By Mike Moore
Maybe I'll have to start carrying a badge. I'll need to take off a couple of days to perfect flipping it open and shut in one fluid motion.
Don't want anybody mixing me up with Jeff. "Jeff from the Journal" is how the caller introduced himself when he dialed up a couple of contestants from the recent Miss ChocolateFest pageant.
There are a few blind spots in my view of the newsroom, but I'm fairly sure nobody by that name snuck in and commandeered a computer here. Yes, he could've meant that other paper, but he didn't.
The guy wasn't a local at all. A few of his questions made that clear.
"The girls could tell he didn't know what he was talking about," said Caitlin Morrall, who won the pageant last year and got involved in coaching this time.
Street smarts and good looks? I'd develop a twitch while interviewing women like that.
Except it wasn't the caller's professional polish that prompted the contestants and their families to get off the line. It was the kinds of questions he asked. I don't recall a chapter on "Uncomfortable Prying" in the Newswriting 101 textbook.
"He knows a lot of information about these girls that he would've had to do a lot of digging to get," Morrall said.
While she's never received one of those calls, this sounds to her like the same guy who strikes up conversations with her at pageants. That one's a regular on the circuit, although not a welcome one.
Morrall said the guy sometimes asks her for an autograph, although on those occasions he wants to be called Chris. Starting to sound like a Vegas commercial, eh? "It doesn't harm anyone. It's just odd," Morrall said, though she does wonder how far he'll go.
It might yet harm the caller himself. Detective Sgt. Bret Maus said, if Burlington city police can connect the pageant stalker to the local calls, the guy could be charged. Until they're sure, it's not fair for me to name him.
I don't need a name to flog him with my keyboard. Go pretend to be someone else, buddy. It's bad enough you're creeping people out. Leave us journalists out of it. We're still busy trying to finish off the ghost of Jayson Blair. (That silver bullet has to be in the filing cabinet somewhere.) Besides, you're killing the aura. Real writers just sit back and wait for the women to come running. Making sure to trim their fingernails every few weeks while they're waiting, of course.

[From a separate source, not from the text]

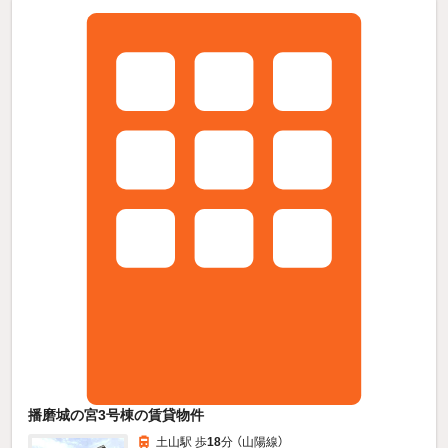
播磨城の宮3号棟の賃貸物件
土山駅 歩
18
分 （山陽線）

If you're going to pose as a reporter, there are more productive ways to do it. One online message board suggests posing as a member of the press to get access to your favorite celebrity.
Better yet, you'll find all the curves you can handle with the free access to scientific charts and journals.
Just know your limits. There's a movie scheduled to come out soon called "Black Dahlia," about a grisly murder in the 1940s. Rumor was the victim, an aspiring actress, had been posing as a reporter to get access to murder cases.
However tame the pageant hound has been, Maus said Oshkosh police appreciated the heads-up so they can try to prevent the man from bothering anyone at the Miss Wisconsin event later this month. Morrall will compete for that title.
I'm trusting, after these intrusions, everyone can still distinguish a nose for news from an eye for trouble.